Batara Energi Indonesia Berawal Dari Bantu Teman

Hasan, trustnews.id
Selasa, 14 November 2023 | 00:07 WIB


Batara Energi Indonesia Berawal Dari Bantu Teman
Dok, Istimewa
TRUSTNEWS.ID,. - Berawal dari tawaran seorang teman untuk dibuatkan Pembangkit listrik tenaga surya (PLTS) di rumahnya di bilangan Gunung Sindur, Kabupaten Bogor. Akhirnya, keterusan dengan mendirikan perusahaan yang tak juh-jauh dari PLTS dengan nama PT Batara Energi Indonesia (BEI)

Mengambil posisi sebagai perusahaan startup di bidang energi terbarukan, BEI yang mulai beroperasi tahun 2020 ini berfokus pada energi surya sebagai EPC (Engineering, Procurement dan Construction). Yakni, badan usaha pemegang IUJPTL (Izin Usaha Jasa Penunjang Tenaga Listrik) yang melaksanakan proses tahapan desain atau perancangan sistem yang akan dibangun dan pengadaan atau pembelian barang yang dilanjutkan dengan membangun konstruksi perancangan tersebut di bidang ketenagalistrikan.

Ilham Rizqi Sasmita, CEO Batara Energi Indonesia, mengatakan, Indonesia memiliki karunia sinar matahari yang berlimpah. Hampir di setiap pelosok Indonesia, matahari menyinari dari pagi hingga sore.

Energi matahari yang dipancarkan dapat diubah menjadi energi listrik dengan menggunakan solar cells panel. Pembangkit listrik tenaga surya adalah ramah lingkungan dan sangat menjanjikan, sebagai salah satu alternatif energi terbaru.
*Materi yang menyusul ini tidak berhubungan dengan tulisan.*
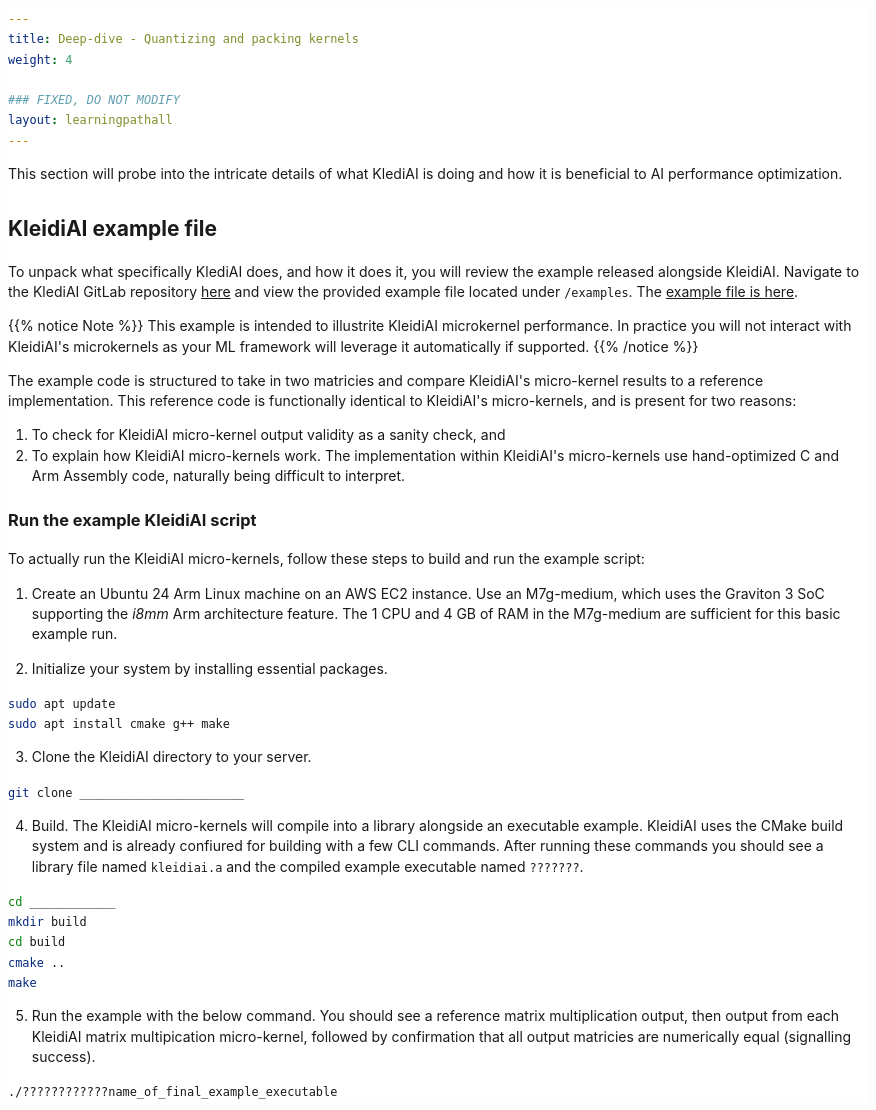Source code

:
 ```yaml
---
title: Deep-dive - Quantizing and packing kernels
weight: 4

### FIXED, DO NOT MODIFY
layout: learningpathall
---
```


This section will probe into the intricate details of what KlediAI is doing and how it is beneficial to AI performance optimization. 

## KleidiAI example file
To unpack what specifically KlediAI does, and how it does it, you will review the example released alongside KleidiAI. Navigate to the KlediAI GitLab repository [here](google.com) and view the provided example file located under `/examples`. The [example file is here](google.com).

{{% notice Note %}}
This example is intended to illustrite KleidiAI microkernel performance. In practice you will not interact with KleidiAI's microkernels as your ML framework will leverage it automatically if supported. 
{{% /notice %}}


The example code is structured to take in two matricies and compare KleidiAI's micro-kernel results to a reference implementation. This reference code is functionally identical to KleidiAI's micro-kernels, and is present for two reasons:
1. To check for KleidiAI micro-kernel output validity as a sanity check, and
2. To explain how KleidiAI micro-kernels work. The implementation within KleidiAI's micro-kernels use hand-optimized C and Arm Assembly code, naturally being difficult to interpret.



### Run the example KleidiAI script

To actually run the KleidiAI micro-kernels, follow these steps to build and run the example script:

1. Create an Ubuntu 24 Arm Linux machine on an AWS EC2 instance. Use an M7g-medium, which uses the Graviton 3 SoC supporting the *i8mm* Arm architecture feature. The 1 CPU and 4 GB of RAM in the M7g-medium are sufficient for this basic example run.

2. Initialize your system by installing essential packages.
```bash
sudo apt update
sudo apt install cmake g++ make
```

3. Clone the KleidiAI directory to your server.
```bash
git clone _______________________
```
4. Build. The KleidiAI micro-kernels will compile into a library alongside an executable example. KleidiAI uses the CMake build system and is already confiured for building with a few CLI commands. After running these commands you should see a library file named `kleidiai.a` and the compiled example executable named `???????`.
```bash
cd ____________
mkdir build
cd build
cmake ..
make
```
5. Run the example with the below command. You should see a reference matrix multiplication output, then output from each KleidiAI matrix multipication micro-kernel, followed by confirmation that all output matricies are numerically equal (signalling success).
```bash
./????????????name_of_final_example_executable
```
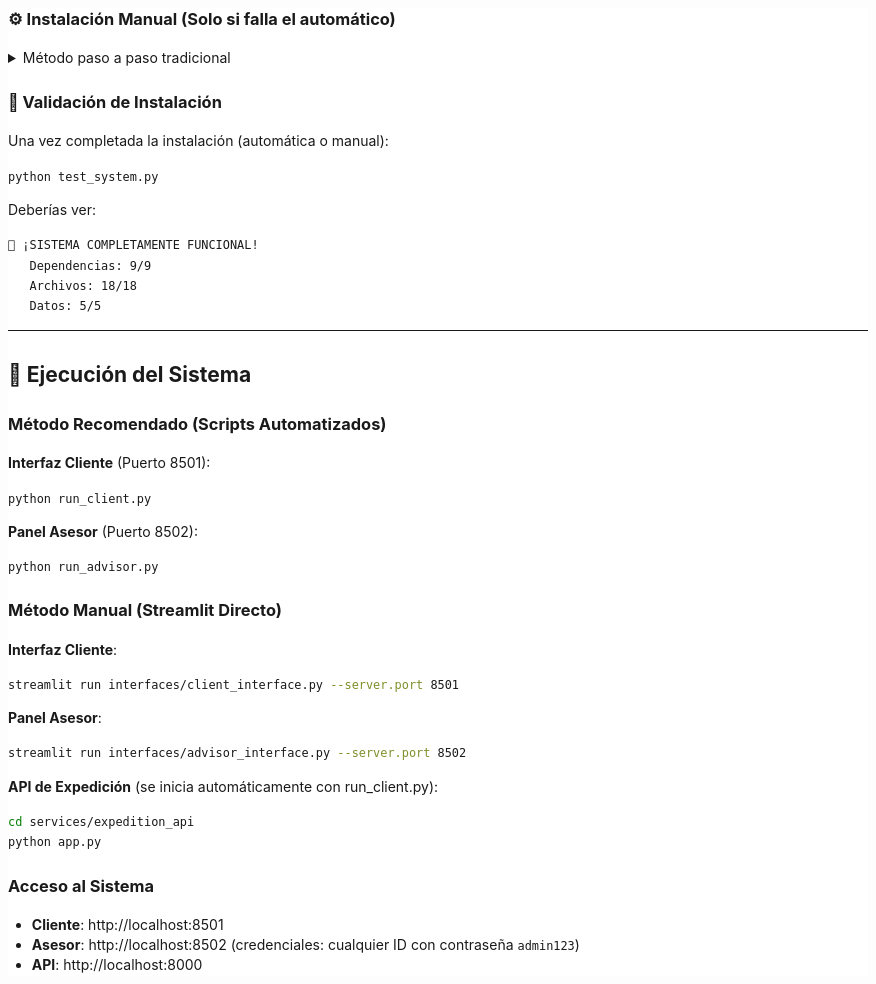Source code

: ### **⚙️ Instalación Manual (Solo si falla el automático)**

<details><summary>Método paso a paso tradicional</summary></details>

### **🧪 Validación de Instalación**

Una vez completada la instalación (automática o manual):

```bash
python test_system.py
```

Deberías ver:
```
🎉 ¡SISTEMA COMPLETAMENTE FUNCIONAL!
   Dependencias: 9/9
   Archivos: 18/18
   Datos: 5/5
```

---

## 🚀 Ejecución del Sistema

### **Método Recomendado (Scripts Automatizados)**

**Interfaz Cliente** (Puerto 8501):
```bash
python run_client.py
```

**Panel Asesor** (Puerto 8502):
```bash
python run_advisor.py
```

### **Método Manual (Streamlit Directo)**

**Interfaz Cliente**:
```bash
streamlit run interfaces/client_interface.py --server.port 8501
```

**Panel Asesor**:
```bash
streamlit run interfaces/advisor_interface.py --server.port 8502
```

**API de Expedición** (se inicia automáticamente con run_client.py):
```bash
cd services/expedition_api
python app.py
```

### **Acceso al Sistema**
- **Cliente**: http://localhost:8501
- **Asesor**: http://localhost:8502 (credenciales: cualquier ID con contraseña `admin123`)
- **API**: http://localhost:8000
"Melihat peluang ini maka BEI terus melaju dalam memberikan pelayanan dan bisnis yang terbaik bagi para customer, menyambut masa depan yang lebih baik," ujar Ilham Sasmita kepada TrustNews.

Sebagai negara berbentuk kepulauan, menurutnya, Indonesia sudah merasakan dampak dari perubahan iklim dengan meningginya permukaan air laut dan sejumlah wilayah di pantai utara Jawa yang dulunya merupakan wilayah pemukiman kini tenggelam oleh air laut.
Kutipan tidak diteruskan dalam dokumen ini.